Wer wird den Sieg davontragen? Na, die Sieger.
So viel haben wir wenigstens gelernt.
4. KAPITEL
Nachdem der Sultan Edirne verlassen hatte, dachte Bajica nochmals über den vorausgegangenen Besuch von Husrev Pascha nach. Die zwar erst im Nachhinein verstandene Idee des Paschas einer Vorkontrolle von allem, was für einen erfolgreichen Empfang des Sultans wichtig war, um für seine Ankunft den Boden zu bereiten, reizte ihn. Also, alles zu tun, damit den Herrscher nichts überrraschte, überrumpelte, zu sehr enttäuschte …, sondern damit ihn jede Kleinigkeit wie vorgesehen vertraut und sicher erwartete …, was ihn glauben lassen würde, alles sei unter Kontrolle. Bajica verstand, dass das mit Hilfe einer Art Plan des Paschas geschah. Daraus wiederum zog er den Schluss, dass Weitsicht von Ereignissen von außerordentlicher Relevanz für das Herrschen ist: Falls es gelänge, zu sehen oder vorauszusehen, welche, welcherart und wieviele Möglichkeiten ein Mensch (oder Staat, das ist egal) hat, um dann zu entscheiden, welche der Optionen und Ziele den Bedürfnissen entsprechen, könnte man auch die Pfade festlegen, die zu diesen Zielen führen. Das also konnte Planung genannt werden. Oder Politik.
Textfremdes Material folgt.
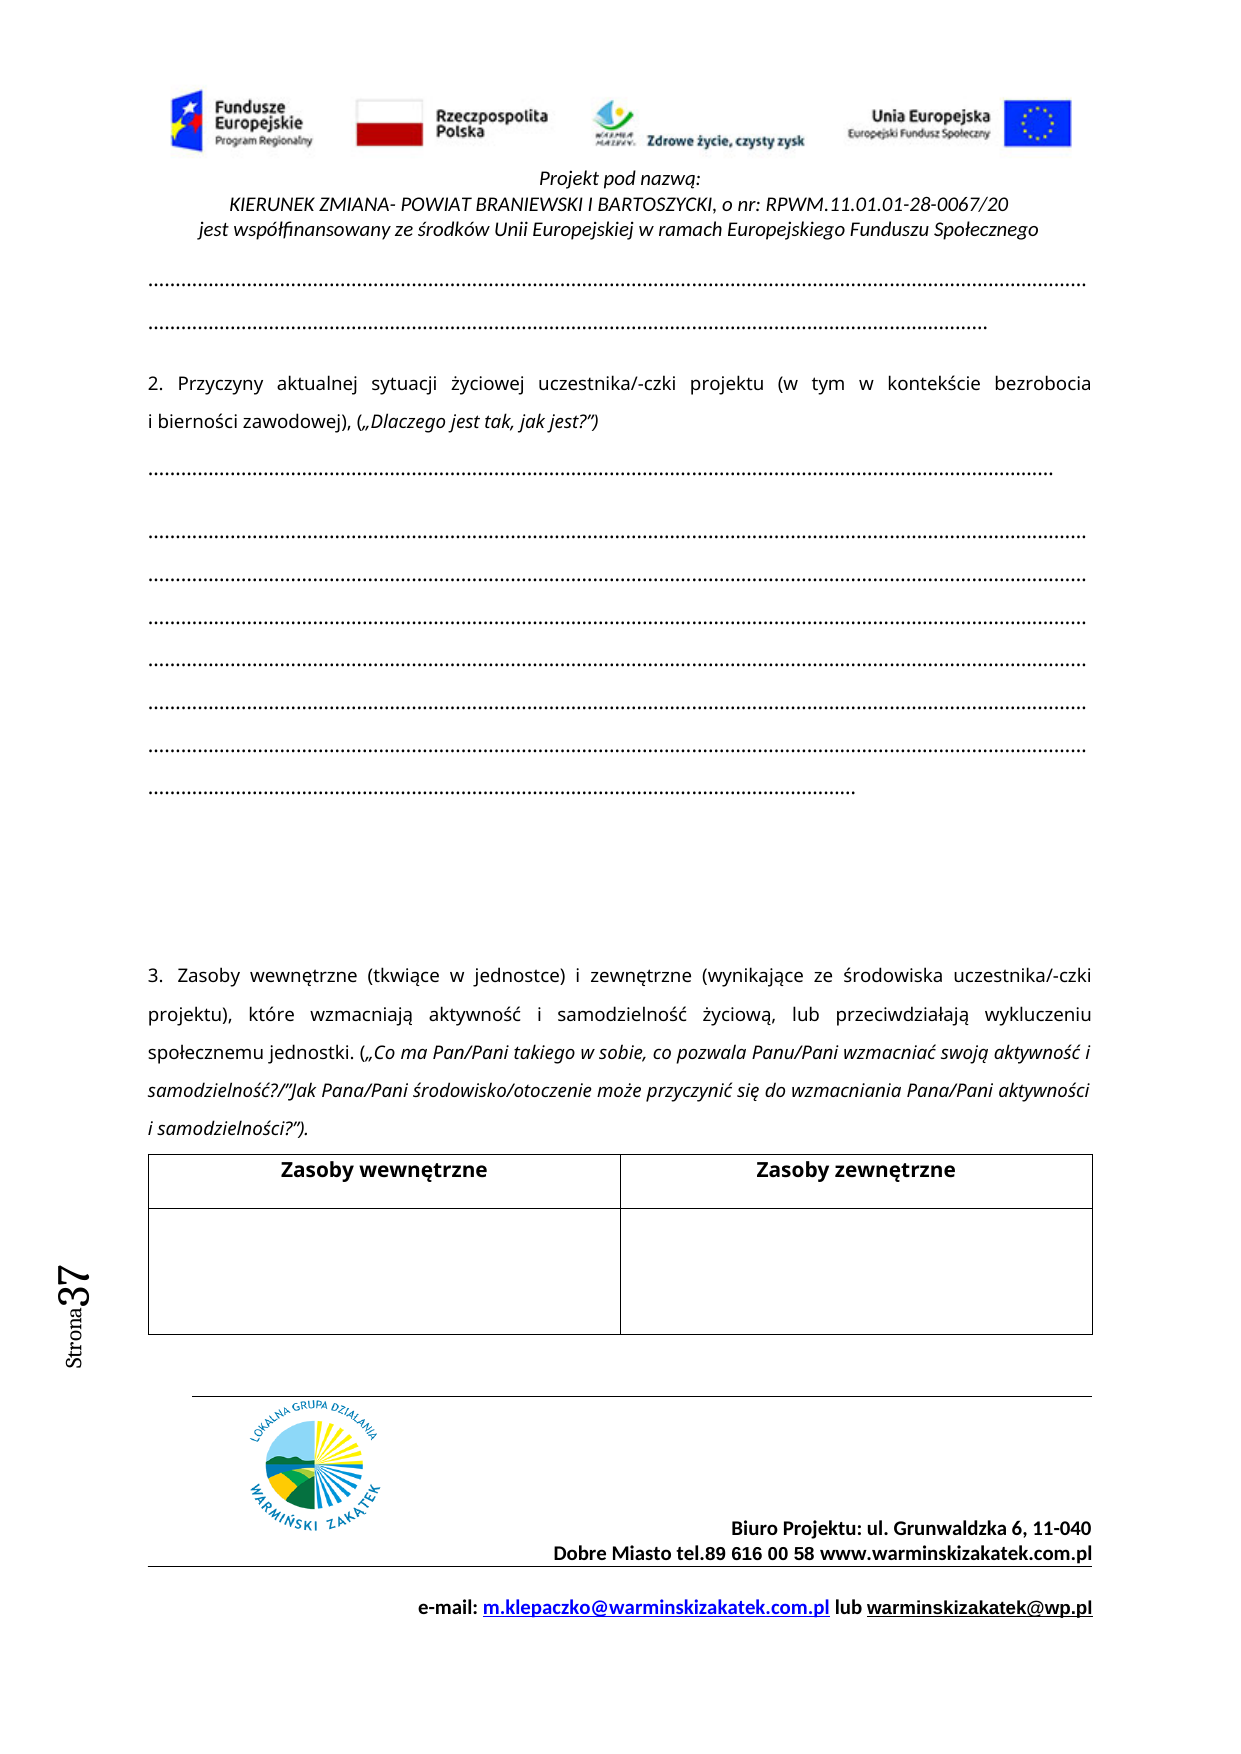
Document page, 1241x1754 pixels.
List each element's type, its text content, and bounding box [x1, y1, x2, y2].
Ganz und gar genauso ließen sich unerwünschte Folgen künftiger Verfahrensweisen vermeiden. Der Mensch konnte durch vorausschauende Wahl Fehler und unnötigen Zeitverlust vermeiden und damit wahrscheinlich – im Falle einer staatlichen Entscheidung – auch den Staat vor überflüssigem Aufwand an finanziellen Mitteln, Menschenleben und Territorien bewahren. Aber genau dieses Verfahren könnte wie eine Prophezeiung aussehen, wenn man es umsetzte ohne es den Leuten, denen der Hintergrund des Ganzen nicht bekannt war, erklärt zu haben.
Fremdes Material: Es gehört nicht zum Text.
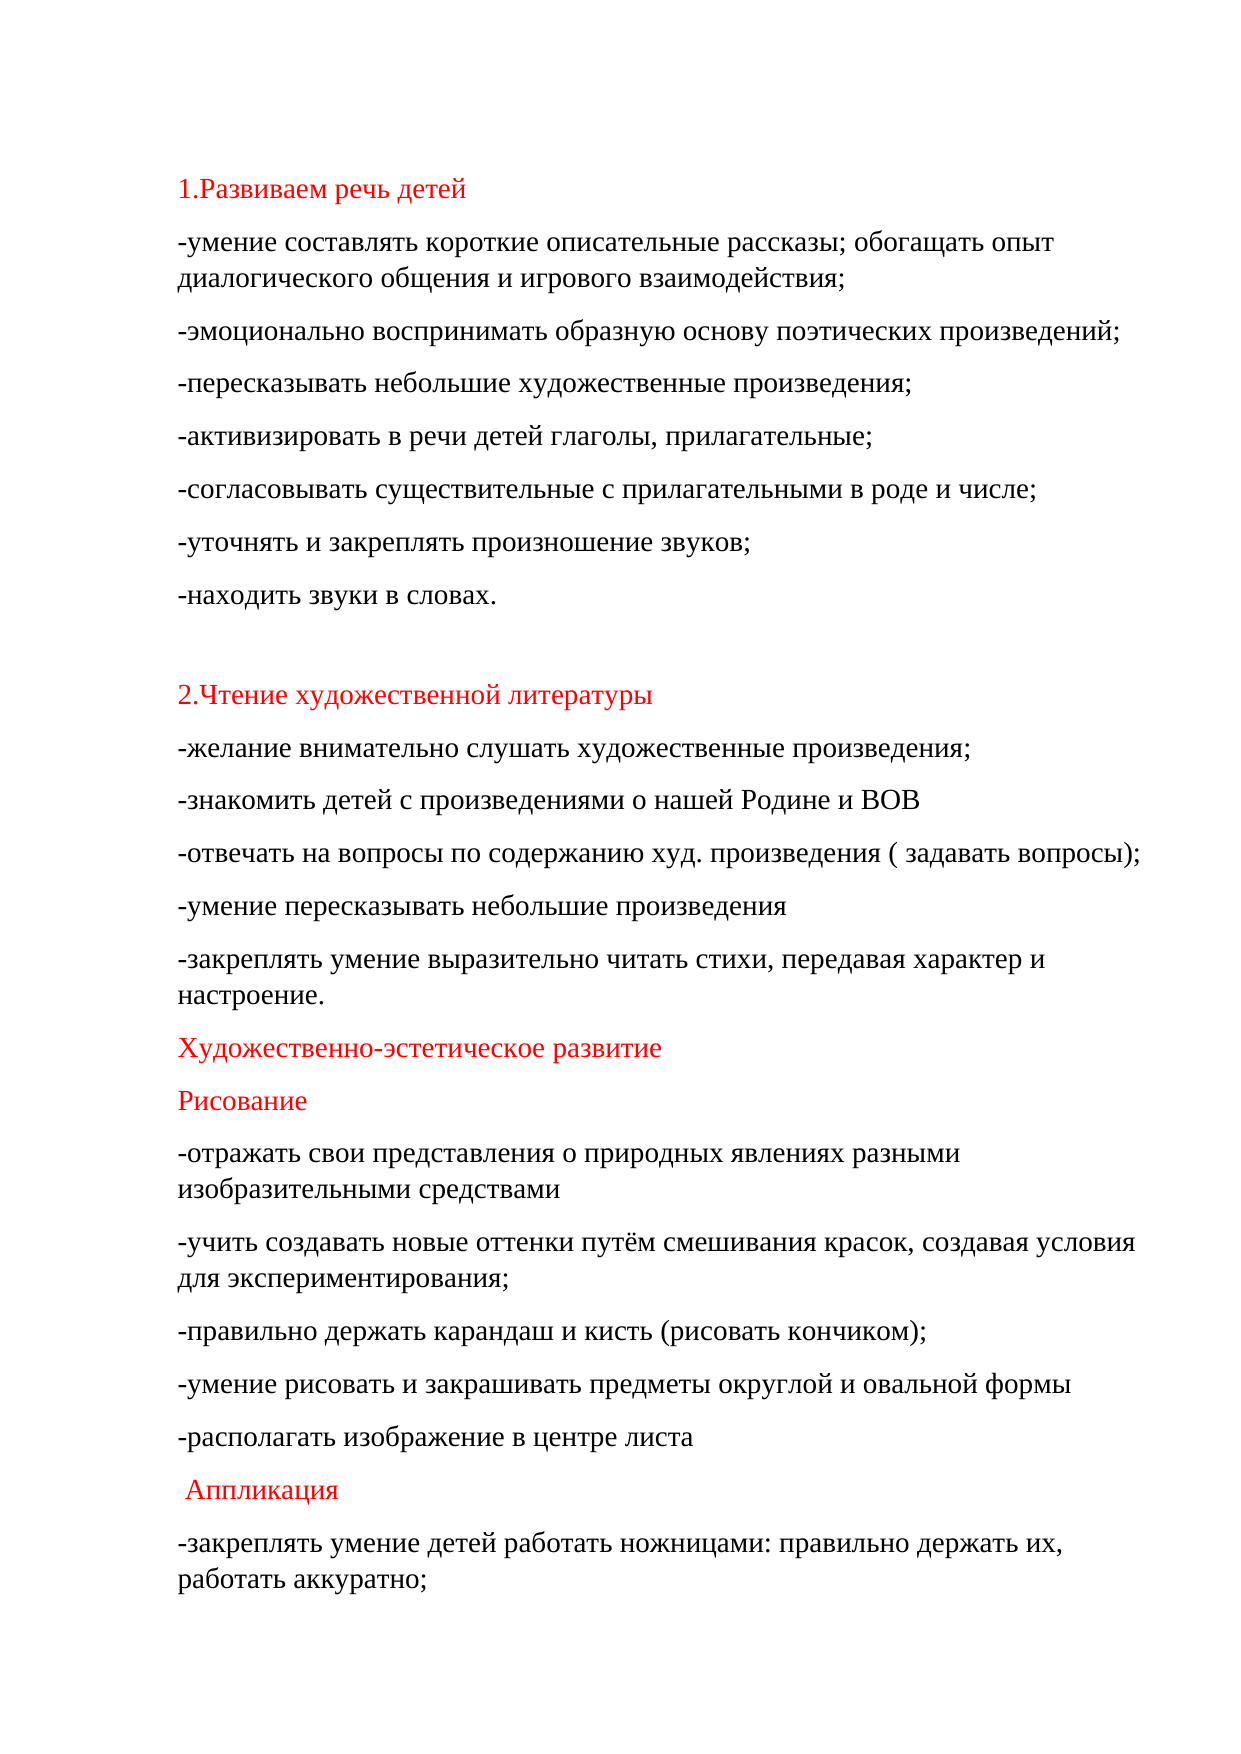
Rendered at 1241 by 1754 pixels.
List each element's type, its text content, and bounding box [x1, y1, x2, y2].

Derjenige, der weiß, was passieren wird, weiß auch, wie er sich gegenüber dem Geschehen positioniert. Das, was Deli Husrev Pascha »Auskundschaften« genannt hatte, vermochte er nun in zwei Unterkategorien zu teilen.
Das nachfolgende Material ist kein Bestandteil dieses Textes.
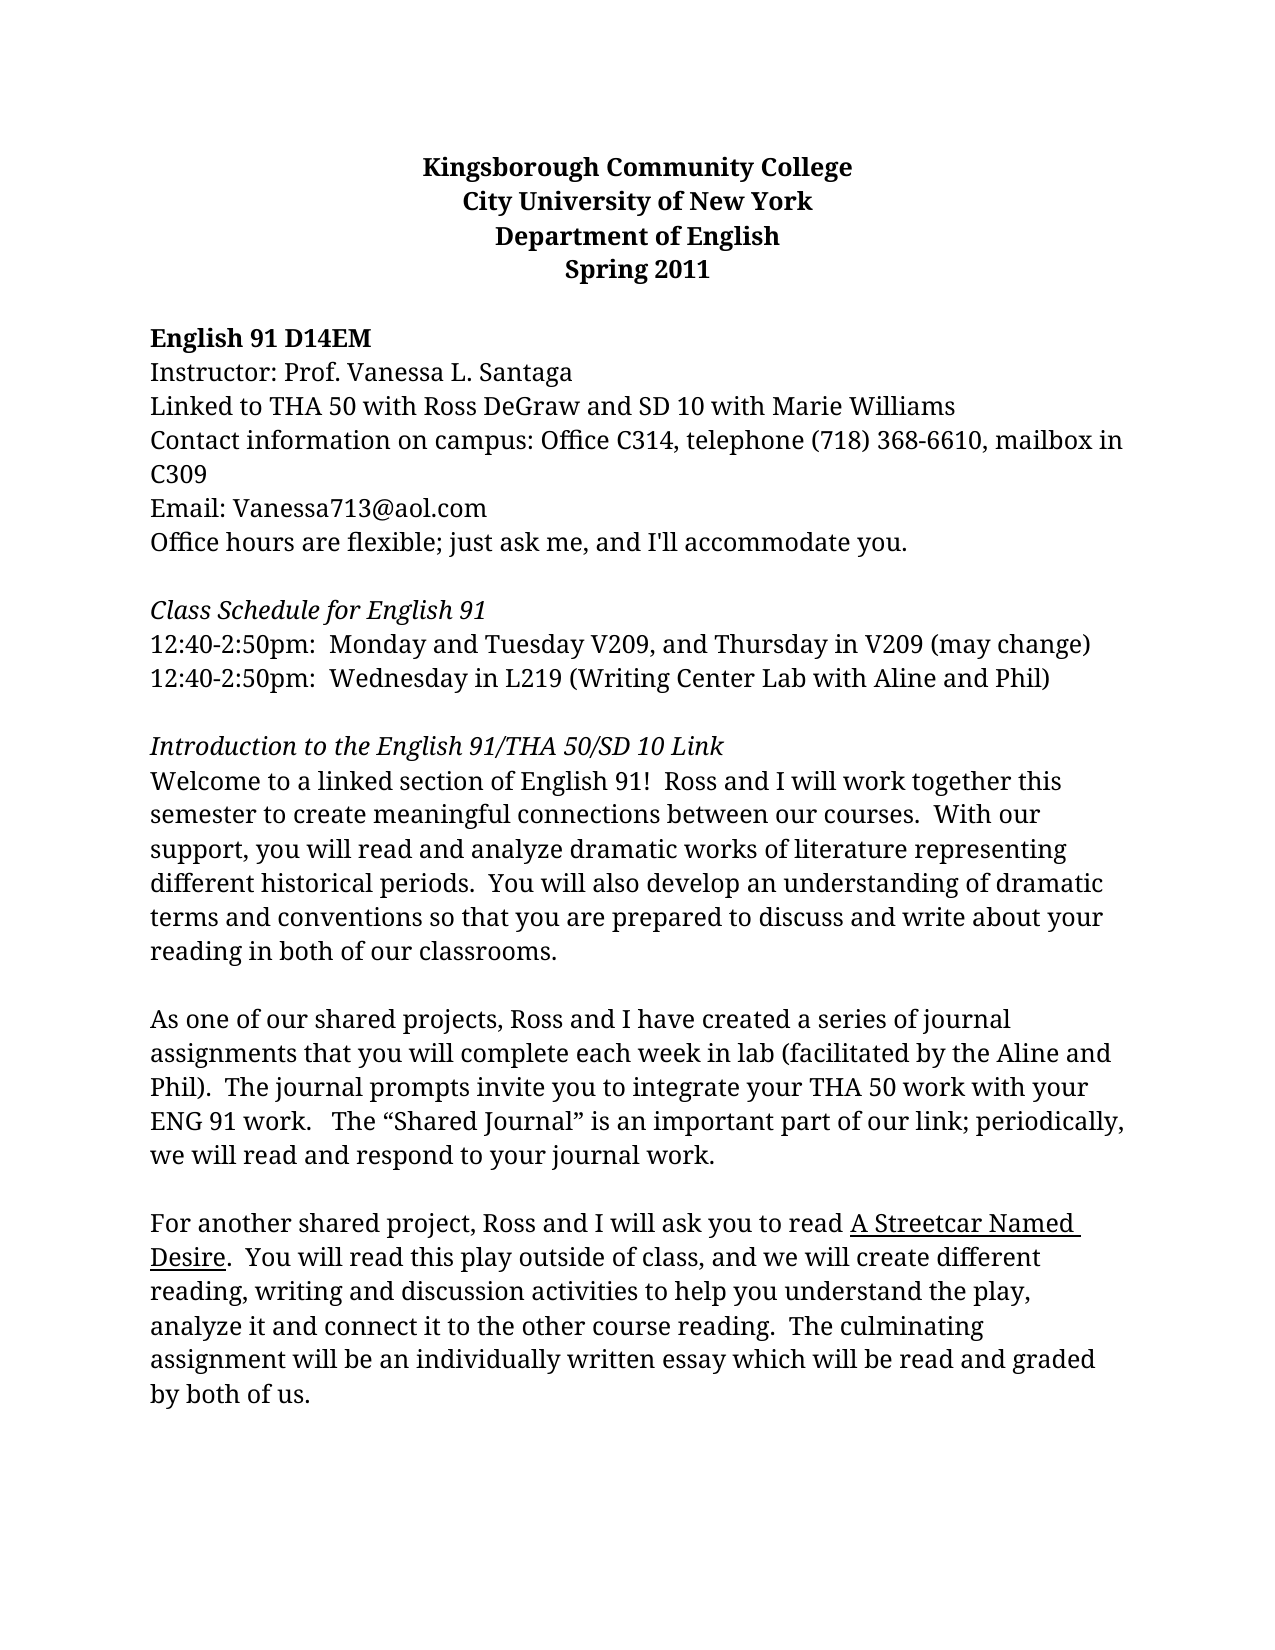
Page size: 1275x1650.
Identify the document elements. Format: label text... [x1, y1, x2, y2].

text City University of New York [150, 184, 1125, 218]
text 12:40-2:50pm: Wednesday in L219 (Writing Center Lab with Aline and Phil) [150, 661, 1125, 695]
text 12:40-2:50pm: Monday and Tuesday V209, and Thursday in V209 (may change) [150, 627, 1125, 661]
text Instructor: Prof. Vanessa L. Santaga [150, 354, 1125, 388]
text English 91 D14EM [150, 320, 1125, 354]
text Class Schedule for English 91 [150, 593, 1125, 627]
text Introduction to the English 91/THA 50/SD 10 Link [150, 729, 1125, 763]
text Office hours are flexible; just ask me, and I'll accommodate you. [150, 525, 1125, 559]
text Welcome to a linked section of English 91! Ross and I will work together this semester to create meaningful connections between our courses. With our support, you will read and analyze dramatic works of literature representing different historical periods. You will also develop an understanding of dramatic terms and conventions so that you are prepared to discuss and write about your reading in both of our classrooms. [150, 763, 1125, 967]
text As one of our shared projects, Ross and I have created a series of journal assignments that you will complete each week in lab (facilitated by the Aline and Phil). The journal prompts invite you to integrate your THA 50 work with your ENG 91 work. The “Shared Journal” is an important part of our link; periodically, we will read and respond to your journal work. [150, 1002, 1125, 1172]
text For another shared project, Ross and I will ask you to read A Streetcar Named Desire. You will read this play outside of class, and we will create different reading, writing and discussion activities to help you understand the play, analyze it and connect it to the other course reading. The culminating assignment will be an individually written essay which will be read and graded by both of us. [150, 1206, 1125, 1410]
text Department of English [150, 218, 1125, 252]
text Kingsborough Community College [150, 150, 1125, 184]
text Email: Vanessa713@aol.com [150, 491, 1125, 525]
text Linked to THA 50 with Ross DeGraw and SD 10 with Marie Williams [150, 388, 1125, 422]
text Contact information on campus: Office C314, telephone (718) 368-6610, mailbox in C309 [150, 422, 1125, 491]
text Spring 2011 [150, 252, 1125, 286]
Die eine war diese unverkennbare, die öffentlich die Macht des Herrschers über die Ereignisse zeigt. Sie illustrierte vermutlich die Weisheit, mit der alle menschlichen Beziehungen geregelt werden können, von den einfachen Beziehungen bis zu denen zwischen Herrschern und ganzen Staaten.
Die andere war vielleicht weniger klar und gewiss nicht für die Öffentlichkeit. Sie offenbarte eher Unzulänglichkeiten als Qualitäten, eher Unterlassungen als Erfolge des Besuchs. Sie suchte nach wunden Punkten, die man, falls es irgend nötig wäre, ins Spiel bringen könnte. Wie ein Säbel über dem Kopf eines Opfers, mit dem man in einem beliebigen Moment flink ausholen kann. Sie war ewig wie ein mit unauslöschbarer Tinte fixiertes Dokument, das, aufbewahrt an einem unsichtbaren Ort, leicht, schnell und jederzeit publik gemacht werden konnte.
Vielleicht war das der Weg zur Schaffung einer übermächtigen Einzelperson und eines bombastischen Imperiums.
Er beschloss, wann immer es möglich war, sich selbst »auszukundschaften«, öffentlich wie heimlich.
Erst viel später, als ihm weitaus subtilere Kenntnisse über das Regieren eines Staates zugänglich wurden, sollte er erkennen, wie präzise seine Ahnungen von der Bedeutung auch der Verbindung dieser für ihn erstmals erkennbaren Form von Bespitzelung mit der scheinbar zufälligen Verschränkung von Ereignissen und Schicksalen Einzelner und ganzer Völker gewesen waren.